Trillion Dollar Problem: Why Corrosion Under Insulation Is A Critical Issue For Many Industries And How To Address It

Insulating walls, machinery, storage vessels, and pipes is important in various industries to control the surface temperature for personnel protection, save energy costs, and prevent corrosion. But if you only use conventional insulation methods, you won’t protect your assets from the so-called Corrosion Under Insulation or CUI.

What is CUI?

In a nutshell, CUI is corrosion that occurs on an insulated surface. It means that corrosive elements were able to penetrate that supposed barrier and cause a chemical reaction to the surface, leading to its deterioration.

This is usually not visible and may go unnoticed for many years, making it a critical — and costly — issue in different industries. According to the World Corrosion Organization, corrosion costs businesses around $2.2 trillion worldwide, and 45% of those come from oil, gas, and petrochemical industries. Did you know that a huge chunk — 40 to 60% — of these players’ pipe maintenance expenses are attributable to CUI?

There are many factors that can cause corrosion under insulation. Apart from operating and ambient temperature, water and water contaminants are the primary culprits behind this phenomenon. It can also be caused by:

Fluctuating environmental conditions

Moisture within the insulation material because of improper application and storage

Faulty insulation design

Wrong choice of insulation material and other protective measures

So, How Do You Prevent It In The First Place?

CUI is a costly problem, but it can be averted. Prevention is possible, thanks to various defense mechanisms available, including:

Jacketing/cladding/covering. To keep water and other corrosion-inducing elements away, you have to have a protective jacketing/cladding system (which comprises banding, clips, mastic sealants, and adhesives). The most popular options are aluminum, steel, and multilaminate jacketing.
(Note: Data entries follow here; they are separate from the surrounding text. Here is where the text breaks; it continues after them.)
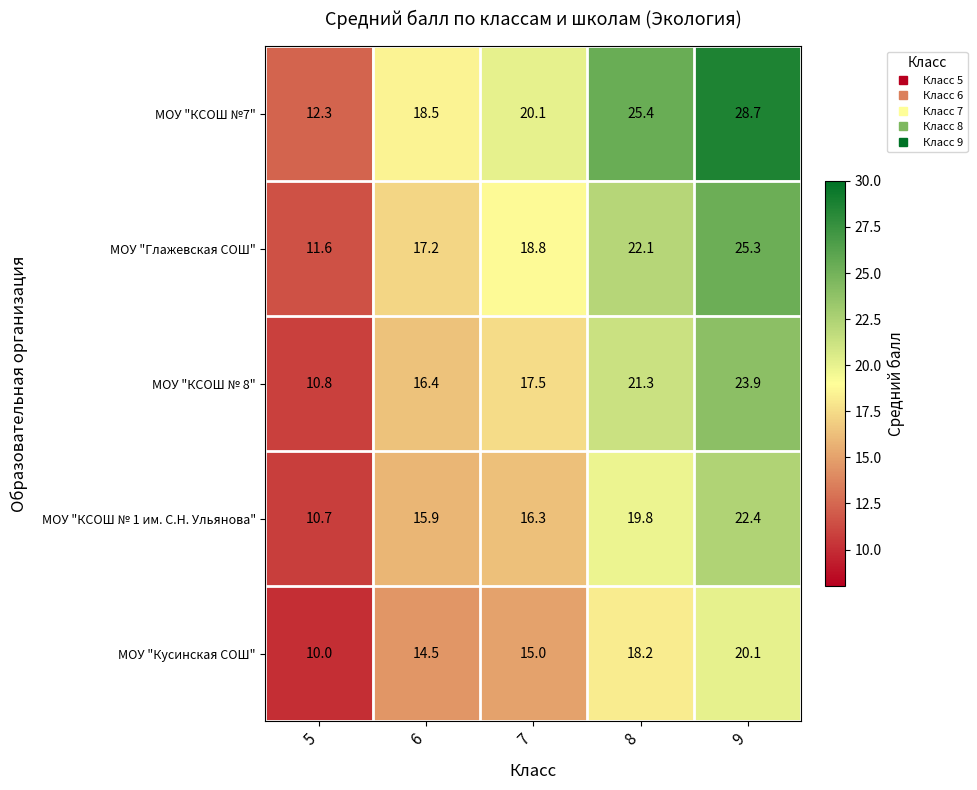

Reading left to right, what are all the values shown in this chart?

МОУ "КСОШ №7": 12.3	18.5	20.1	25.4	28.7
МОУ "Глажевская СОШ": 11.6	17.2	18.8	22.1	25.3
МОУ "КСОШ № 8": 10.8	16.4	17.5	21.3	23.9
МОУ "КСОШ № 1 им. С.Н. Ульянова": 10.7	15.9	16.3	19.8	22.4
МОУ "Кусинская СОШ": 10.0	14.5	15.0	18.2	20.1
Vapor barriers. Installed beneath your jacketing, these barriers are designed to contain water vapor in case it gets past your initial cladding. They add a protective layer because they have to be ruptured first before corrosive materials seep into the surface of your material.

Protective insulating coatings. These coatings are applied to prevent the entry — and spread — of water, moisture, and other corrosive chemicals. They are specially engineered to withstand corrosion, on top of reducing heat transfer between the surface and its surrounding environment.

Proper Maintenance and Diligent Detection Are Also Important

Even if you have a well-designed and well-executed CUI defense system, you still need to do insulation system maintenance to maximize its lifespan. Consider the environment where your facility is located and the age of the material that was insulated itself.

Besides maintenance, you can at least reduce the cost of addressing corrosion under insulation if you perform periodic detection as well. Because the corrosion takes place underneath the insulation, the detection should be performed in a way that won’t destroy your defense mechanism. The most popular methods include ultrasonic testing, profile radiography, and x-ray imaging.

Once the expected lifespan of your insulation solution nears, it’s also time to plan for recoating and re-insulation. Undertaking adequate preparations can help you minimize the disruptions it can cause to your facility’s operations and the schedule of your deliverables.